Anything in the review queue?

Mon Mar 21 22:25:16 PDT 2011

Andrei Alexandrescu wrote:
> On 3/21/11 12:18 PM, dsimcha wrote:
>> == Quote from Don (nospam at nospam.com)'s article
>>>> Ok, I don't know much about how BigInts work under the hood.  I used a
>>>> fairly simple implementation of Euler's algorithm here.  Is there
>>>> something much more efficient for BigInts?
>>> Yes. Euler's algorithm performs very poorly for BigInts. In fact, you
>>> probably want to use the BinaryGCD algorithm even for builtins.
>>> There is a sub-quadratic algorithm for GCD, but it's very complicated.
>>> (It's not the one Kenny posted).
>>>>> I guess the primary question is:
>>>>> If there were a BigRational type, would you still want rational?
>>>>> Ie, are there use cases for rational over built-in types (rather 
>>>>> than it
>>>>> just being a workaround for a lack of a BigRational type)?
>>>>
>>>> My thoughts were that Rational would be **primarily** used with BigInt,
>>>> but occasionally, if you really know what you're doing with regard to
>>>> overflow, you could used fixed width as an optimization.
>>> This isn't sounding so promising.
>>> I hate to be saying that.
>>
>> I've thought about this some more.  The following **may** be a good 
>> way to
>> proceed.  I'd like Don's input, since I don't know in detail what he 
>> was planning.
>>
>> 1.  Review the design of my rational lib with a focus on whether 
>> sufficient
>> infrastructure for creating specializations without introducing 
>> breaking changes
>> is available.
>>
>> 2.  If no issues not related to the lack of specialization for BigInt 
>> are raised,
>> accept Rational into Phobos for now.
>>
>> 3.  At his leisure, Don can write a specialization of Rational 
>> specifically for
>> BigInt (or even just a specialization of gcd, if that's all that's 
>> needed).  Once
>> this is done, we include it as an optimization, but without changes to 
>> the
>> interface.  Every integer type except BigInt still uses the generic 
>> implementation.
>>
>> 4.  Maybe we provide hooks for specializing certain 
>> performance-critical things
>> like GCD, in case someone wants to use their own custom BigInt type 
>> with Rational
>> without having to modify the code for Phobos.  For example, a BigInt 
>> type might
>> optionally define a gcd() method.  Rational would look for this and 
>> use it if it
>> exists, or use the generic fallback algorithm otherwise.
> 
> I think by and large failure to define rational for BigInt in a way that 
> has many commonalities with rational for built-in integrals reflects a 
> failure of BigInt. By its very design, BigInt is supposed to 
> transparently replace integers.If this is largely the case, the design
> has succeeded. If the design of anything must be reworked essentially 
> from scratch to work with BigInt instead of int et al, then the 
> abstraction may be too porous to be useful.
> 
> There are a few approaches we can take from here. One is to define 
> certain traits that differentiate BigInt from other integrals (e.g. 
> preferAdditionToMultiplication or whatnot),  and then design Rational to
> use those traits. Another is of course to specialize the entire Rational 
> on BigInt. Third would be to specialize certain core routines (gcd and 
> friends) for BigInt and keep Rational agnostic.

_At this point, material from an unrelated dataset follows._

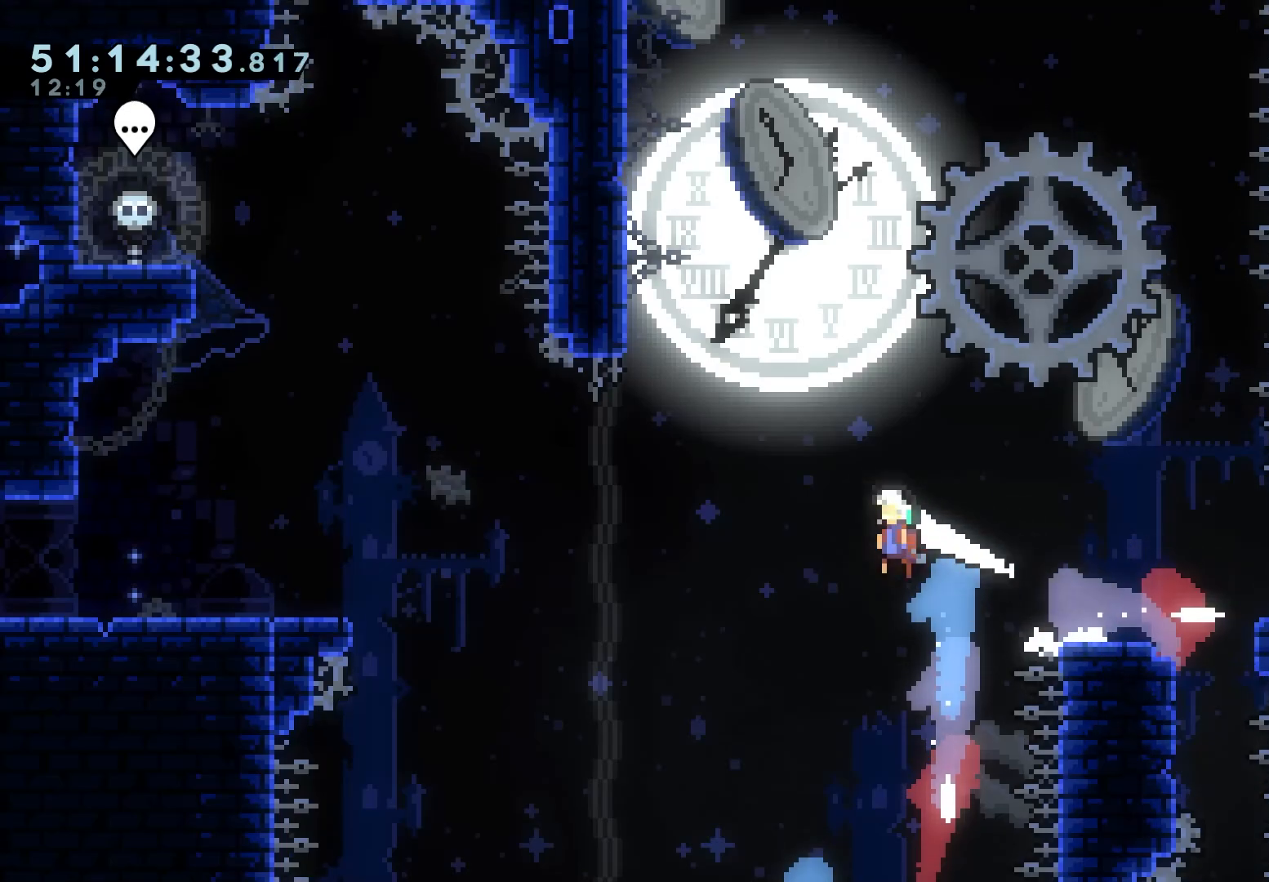
{"keys": ["grab", "left", "up"], "events": [[200, "jump", "up"], [200, "up", "down"], [233, "dash", "down"], [233, "left", "up"], [383, "left", "down"], [467, "dash", "up"]]}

You're missing something important here. Rational big integers are a 
very well defined area of research, with its own set of algorithms.
Although you can pretend a BigInt behaves as an int, and make a rational 
type, the performance will be pathetic, and everyone will laugh at you.

> Anyhow, BigInt should be cheap to copy (i.e. use refcounting). If there 
> are good reasons for which that's impossible, we should give up on the 
> dream of enacting that assumption throughout Phobos. Don?

Well, it uses copy-on-write so copying itself isn't expensive.
But temporaries are never going to be cheap. Things like bigint *= 
bigint is  NEVER an in-place operation (the size is twice as big, so a 
memory allocation is always required). Even bigint += bigint may trigger 
a memory allocation.
Refcounting might be better than copy-on-write, in the end, but probably 
not a huge win.
One thing which I will do eventually is implement the small-integer 
optimisation (so anything smaller than 31 bits/63 bits is stored inside 
the pointer and doesn't have any memory allocation at all). But that 
doesn't help the general case.